What is a ‘receiver’ and what can they do with my company’s property?

A receiver is appointed by a secured creditor. Receivers essentially receive the assets, rents and profits and pass them onto the secured creditor. They have duties under the Corporations Act, including to obtain market value for any assets sold.

What is ‘winding up’ and what can a liquidator do with my company?

If you are in default under your loan or contracts with your creditors, your creditors may apply to the Supreme Court in your state or the Federal Court to wind up your company and appoint a liquidator.3

If your creditor is successful in its application, a liquidator will be appointed to your company.
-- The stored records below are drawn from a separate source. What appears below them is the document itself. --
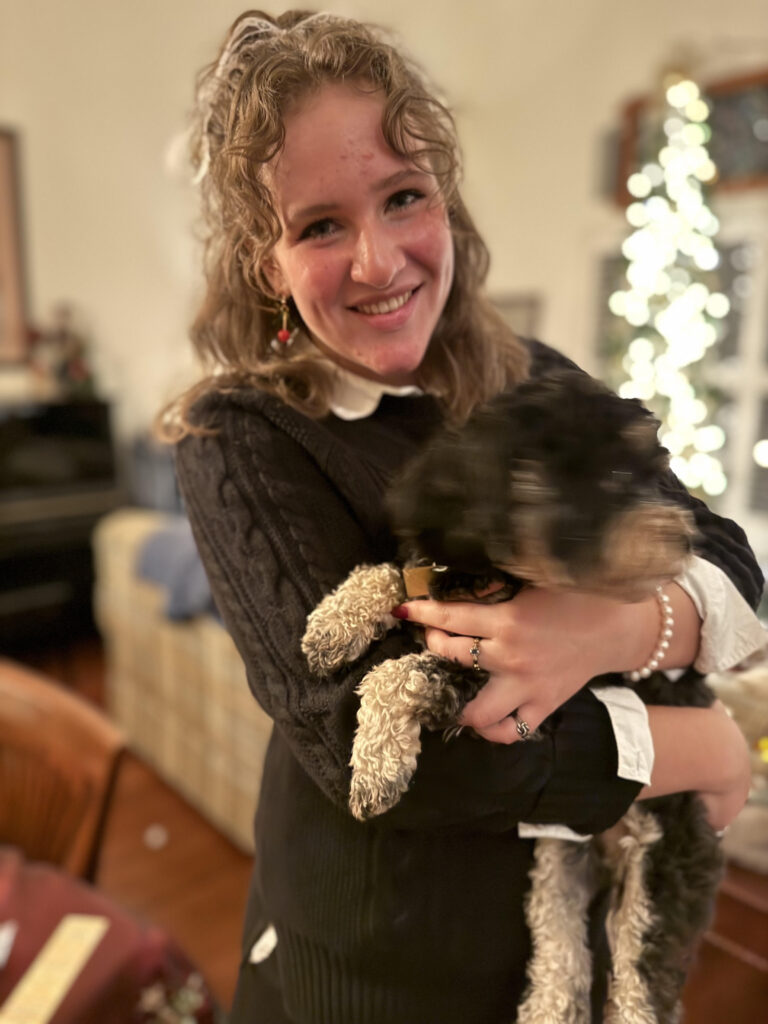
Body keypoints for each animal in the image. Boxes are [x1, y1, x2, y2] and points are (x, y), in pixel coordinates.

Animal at [303, 372, 729, 1019]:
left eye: (652, 467)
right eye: (612, 475)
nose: (685, 538)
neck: (493, 570)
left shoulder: (514, 685)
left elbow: (397, 675)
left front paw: (377, 766)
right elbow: (386, 573)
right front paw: (335, 621)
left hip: (661, 873)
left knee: (639, 988)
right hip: (559, 863)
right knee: (563, 964)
The role of a liquidator is to sell off any valuable assets and conduct a review of the affairs of the company to discover whether there are any historic transactions that might be avoided because they were unfair.

REMEMBER: As part of the Government’s economic relief package, the Australian Government has pledged to introduce new legislation which will increase the minimum amount of debt required for statutory demands from $2,000 to $20,000. The legislation will also increase the time in which you have to comply with a demand from 21 days to 6 months.

How do these insolvency laws affect my charity?

The rules governing insolvency and external administration are the same for incorporated associations as they are for corporations across each State and Territory.

Members of the committee that governs an incorporated association are required to prevent the association from incurring debts whilst insolvent, or debts that would cause the association to become insolvent.

If your incorporated association is also a registered charity, you may have obligations under the Australian Charities and Not-for-profits Commission Act 2012 (Cth) to prevent the charity from operating whilst insolvent.

More information about governance standards for charities can be found on the ACNC’s website.

Important note: These updates are applicable to Australian law only and are generic in nature. If you have any specific legal concerns relating to the impact of COVID-19 on your people or your business, please reach out to our pro bono team ( and we will consider your pro bono legal request. If we aren’t able to help you, we will try to find someone else who can. This update is current as at 1 April 2020.  



This is sometimes referred to as the “cash flow test” - whether a company can actually pay its creditors, including any ability to convert assets into cash in a short amount of time.


(also known as Court Appointed Liquidation).


The most common way that a creditor presents evidence to the Court to show that your company is insolvent is by relying on a failure to pay a statutory demand. If your company is served with a statutory demand by a creditor and fails to pay within the required period, the Court will presume that your company is insolvent.